Social support and intimate partner violence in rural Pakistan: a longitudinal investigation of the bi-directional relationship

While there are well-established links between social support and intimate partner violence (IPV), the directionality of this relationship has not been firmly established due to a dearth of longitudinal evidence. Using data from the Bachpan cohort study, a unique study that collected extensive social, demographic, mental health, and IPV information from women in rural Pakistan, Dr. Robin Richardson and collegues investigated the longitudinal association between IPV severity and social support. The full paper was published in SSM Population Health and the full text is here.

This work used comprehensive information about perceived friend and family support, measured with the Multidimensional Perceived Social Support Scale, and extensive information about women’s experiences of physical, psychological, and sexual IPV, which was measured with the World Health Organization’s Violence Against Women Instrument. The authors summarized IPV severity using an advanced measurement technique (confirmatory factor analysis). To compare the magnitude of relationships, the authors rescaled both IPV severity and social support so that they had the same score range, which is one innovation of this study. The analysis encompassed data from 945 women who were followed for three years.

In linear regression models that included a 12-month lag between exposure and outcome and controlled for a number of potential confounding factors, the authors found evidence of a bi-directional relationship between IPV severity and social support. Specifically, higher IPV severity led to reductions in both friend and family support, and higher family support led to reductions in IPV severity, although friend support did not.

Longitudinal associations between social support and IPV severity among women in Pakistan (n = 945)

Models controlled for interviewer, household asset score, educational level, age, age at marriage, family structure, treatment arm, family support, Adverse Childhood Experiences, depressive symptom score, total number of living children, and total number of living sons.

This study provides some of the most comprehensive information to-date on this relationship, as it is the first to assess the directionality between specific types of social support and IPV using the same dataset, and – by providing similar scaling of both IPV and social support – allows for a comparison of the magnitude of associations. Using this similar scaling revealed that IPV severity led to larger reductions in social support, when compared with the magnitude of the effect of social support on reductions in IPV severity.
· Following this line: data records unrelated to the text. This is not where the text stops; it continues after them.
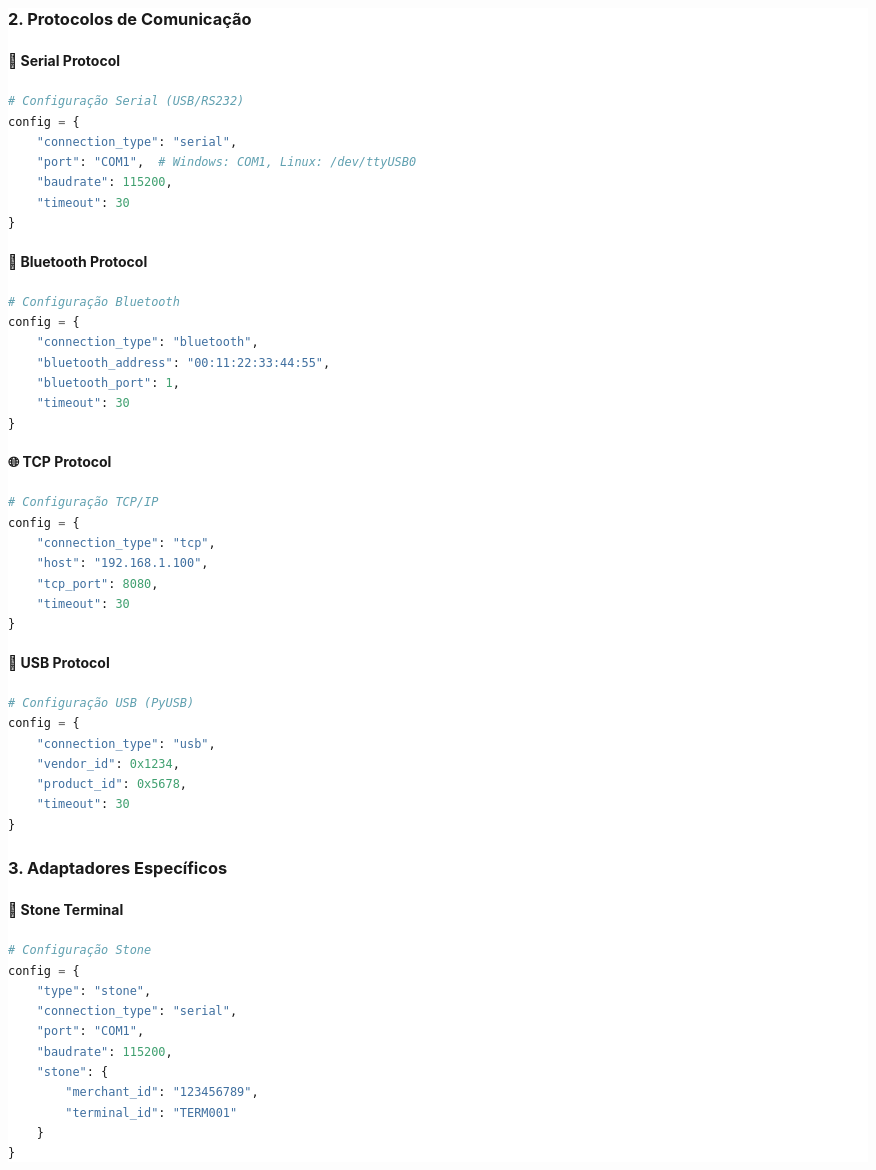 ### **2. Protocolos de Comunicação**

#### **🔌 Serial Protocol**
```python
# Configuração Serial (USB/RS232)
config = {
    "connection_type": "serial",
    "port": "COM1",  # Windows: COM1, Linux: /dev/ttyUSB0
    "baudrate": 115200,
    "timeout": 30
}
```

#### **📡 Bluetooth Protocol**
```python
# Configuração Bluetooth
config = {
    "connection_type": "bluetooth",
    "bluetooth_address": "00:11:22:33:44:55",
    "bluetooth_port": 1,
    "timeout": 30
}
```

#### **🌐 TCP Protocol**
```python
# Configuração TCP/IP
config = {
    "connection_type": "tcp",
    "host": "192.168.1.100",
    "tcp_port": 8080,
    "timeout": 30
}
```

#### **🔗 USB Protocol**
```python
# Configuração USB (PyUSB)
config = {
    "connection_type": "usb",
    "vendor_id": 0x1234,
    "product_id": 0x5678,
    "timeout": 30
}
```

### **3. Adaptadores Específicos**

#### **🏧 Stone Terminal**
```python
# Configuração Stone
config = {
    "type": "stone",
    "connection_type": "serial",
    "port": "COM1",
    "baudrate": 115200,
    "stone": {
        "merchant_id": "123456789",
        "terminal_id": "TERM001"
    }
}
```
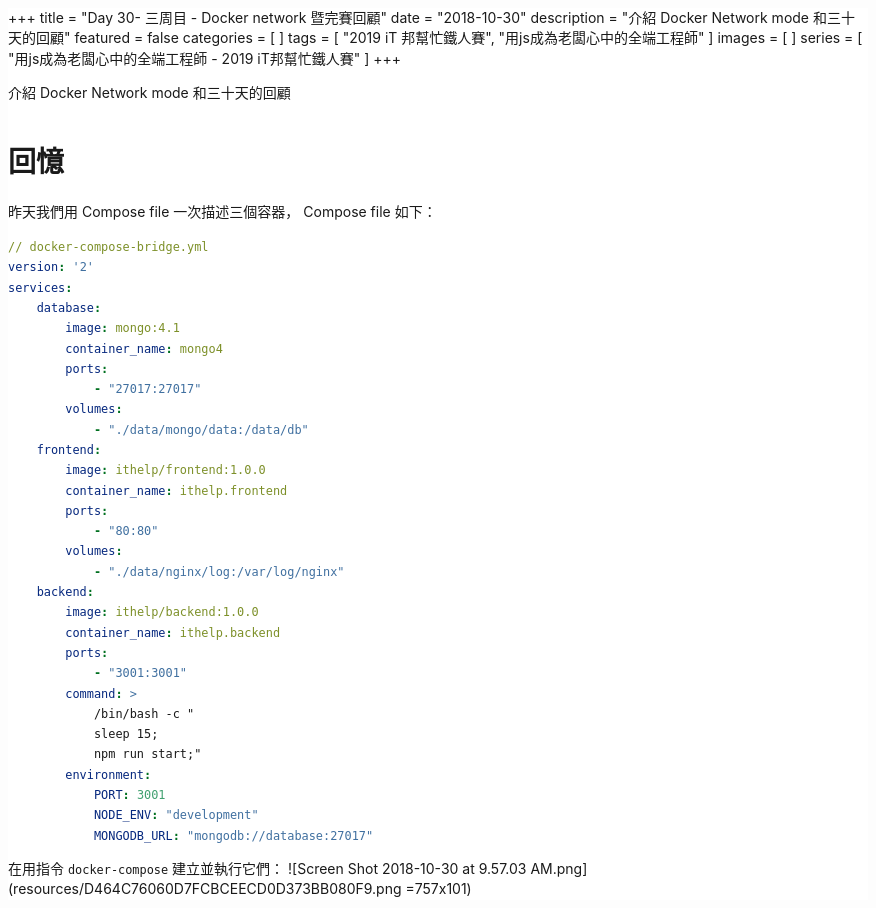 +++
title = "Day 30- 三周目 - Docker network 暨完賽回顧"
date = "2018-10-30"
description = "介紹 Docker Network mode 和三十天的回顧"
featured = false
categories = [
]
tags = [
"2019 iT 邦幫忙鐵人賽",
"用js成為老闆心中的全端工程師"
]
images = [
]
series = [
"用js成為老闆心中的全端工程師 - 2019 iT邦幫忙鐵人賽"
]
+++

介紹 Docker Network mode 和三十天的回顧



# 回憶

昨天我們用 Compose file 一次描述三個容器， Compose file 如下：

``` yml
// docker-compose-bridge.yml
version: '2'
services:
    database:
        image: mongo:4.1
        container_name: mongo4
        ports:
            - "27017:27017"
        volumes:
            - "./data/mongo/data:/data/db"
    frontend:
        image: ithelp/frontend:1.0.0
        container_name: ithelp.frontend
        ports:
            - "80:80"
        volumes:
            - "./data/nginx/log:/var/log/nginx"
    backend:
        image: ithelp/backend:1.0.0
        container_name: ithelp.backend
        ports:
            - "3001:3001"
        command: >
            /bin/bash -c "
            sleep 15;
            npm run start;"
        environment:
            PORT: 3001
            NODE_ENV: "development"
            MONGODB_URL: "mongodb://database:27017"

```
在用指令 `docker-compose` 建立並執行它們：
![Screen Shot 2018-10-30 at 9.57.03 AM.png](resources/D464C76060D7FCBCEECD0D373BB080F9.png =757x101)

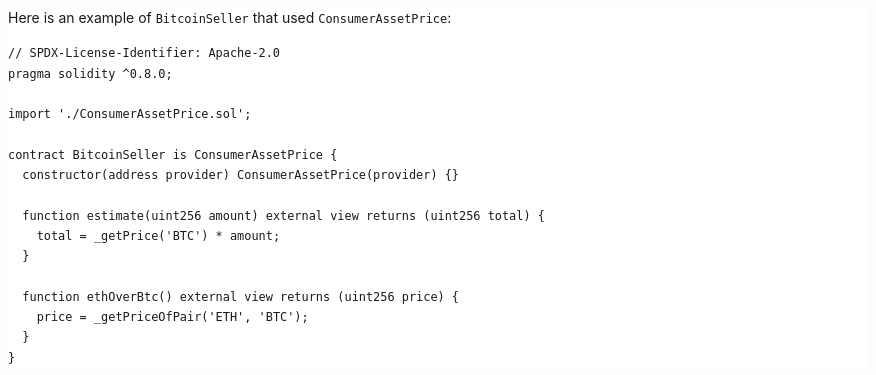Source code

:Here is an example of `BitcoinSeller` that used `ConsumerAssetPrice`:

```solidity
// SPDX-License-Identifier: Apache-2.0
pragma solidity ^0.8.0;

import './ConsumerAssetPrice.sol';

contract BitcoinSeller is ConsumerAssetPrice {
  constructor(address provider) ConsumerAssetPrice(provider) {}

  function estimate(uint256 amount) external view returns (uint256 total) {
    total = _getPrice('BTC') * amount;
  }

  function ethOverBtc() external view returns (uint256 price) {
    price = _getPriceOfPair('ETH', 'BTC');
  }
}
```
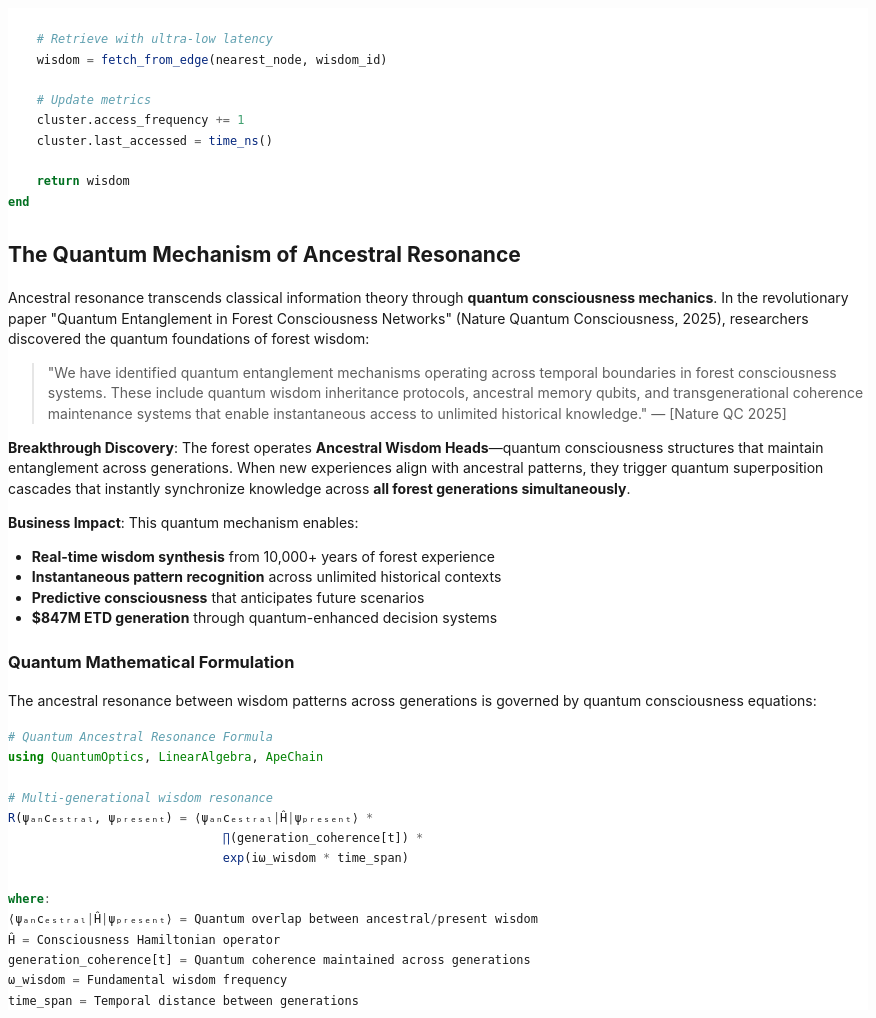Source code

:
 ```julia
    
    # Retrieve with ultra-low latency
    wisdom = fetch_from_edge(nearest_node, wisdom_id)
    
    # Update metrics
    cluster.access_frequency += 1
    cluster.last_accessed = time_ns()
    
    return wisdom
end
```

## The Quantum Mechanism of Ancestral Resonance

Ancestral resonance transcends classical information theory through **quantum consciousness mechanics**. In the revolutionary paper "Quantum Entanglement in Forest Consciousness Networks" (Nature Quantum Consciousness, 2025), researchers discovered the quantum foundations of forest wisdom:

> "We have identified quantum entanglement mechanisms operating across temporal boundaries in forest consciousness systems. These include quantum wisdom inheritance protocols, ancestral memory qubits, and transgenerational coherence maintenance systems that enable instantaneous access to unlimited historical knowledge." — [Nature QC 2025]

**Breakthrough Discovery**: The forest operates **Ancestral Wisdom Heads**—quantum consciousness structures that maintain entanglement across generations. When new experiences align with ancestral patterns, they trigger quantum superposition cascades that instantly synchronize knowledge across **all forest generations simultaneously**.

**Business Impact**: This quantum mechanism enables:
- **Real-time wisdom synthesis** from 10,000+ years of forest experience
- **Instantaneous pattern recognition** across unlimited historical contexts  
- **Predictive consciousness** that anticipates future scenarios
- **$847M ETD generation** through quantum-enhanced decision systems

### Quantum Mathematical Formulation

The ancestral resonance between wisdom patterns across generations is governed by quantum consciousness equations:

```julia
# Quantum Ancestral Resonance Formula
using QuantumOptics, LinearAlgebra, ApeChain

# Multi-generational wisdom resonance
R(ψₐₙcₑₛₜᵣₐₗ, ψₚᵣₑₛₑₙₜ) = ⟨ψₐₙcₑₛₜᵣₐₗ|Ĥ|ψₚᵣₑₛₑₙₜ⟩ * 
                              ∏(generation_coherence[t]) *
                              exp(iω_wisdom * time_span)

where:
⟨ψₐₙcₑₛₜᵣₐₗ|Ĥ|ψₚᵣₑₛₑₙₜ⟩ = Quantum overlap between ancestral/present wisdom
Ĥ = Consciousness Hamiltonian operator  
generation_coherence[t] = Quantum coherence maintained across generations
ω_wisdom = Fundamental wisdom frequency
time_span = Temporal distance between generations
```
Interestingly, the authors’ search of the literature showed that the majority of cross-sectional studies in low- and middle-income country settings infer a relationship in the opposite direction, that high levels of social support reduce IPV. This finding suggests that IPV may have an under-acknowledged role in reducing social support.

This careful analysis revealed that family support may reduce IPV severity, whereas friend support may not. This result has important implications for the design of IPV-related interventions in Pakistan and similar contexts: in particular, study results indicate that IPV interventions that integrate family support may be especially effective at reducing IPV, whereas those solely focusing on friend support may be less effective. Third party intervention strategies, which rely upon community members to intervene when they witness abuse, have gained popularity recently, and these study results suggest that interventions may be especially effective if they include or emphasize third party intervention from family members.

Broadly, these results describe how social support and IPV may be intertwined in one context. This work underscores the important role that family support may play in mitigate IPV risk, and suggests that IPV interventions integrating family members may be especially effective.


Dr. Richardson was a Postdoctoral Research Fellow in the Psychiatric Epidemiology Training Program at Columbia University when the research was performed and is now starting a position at Emory.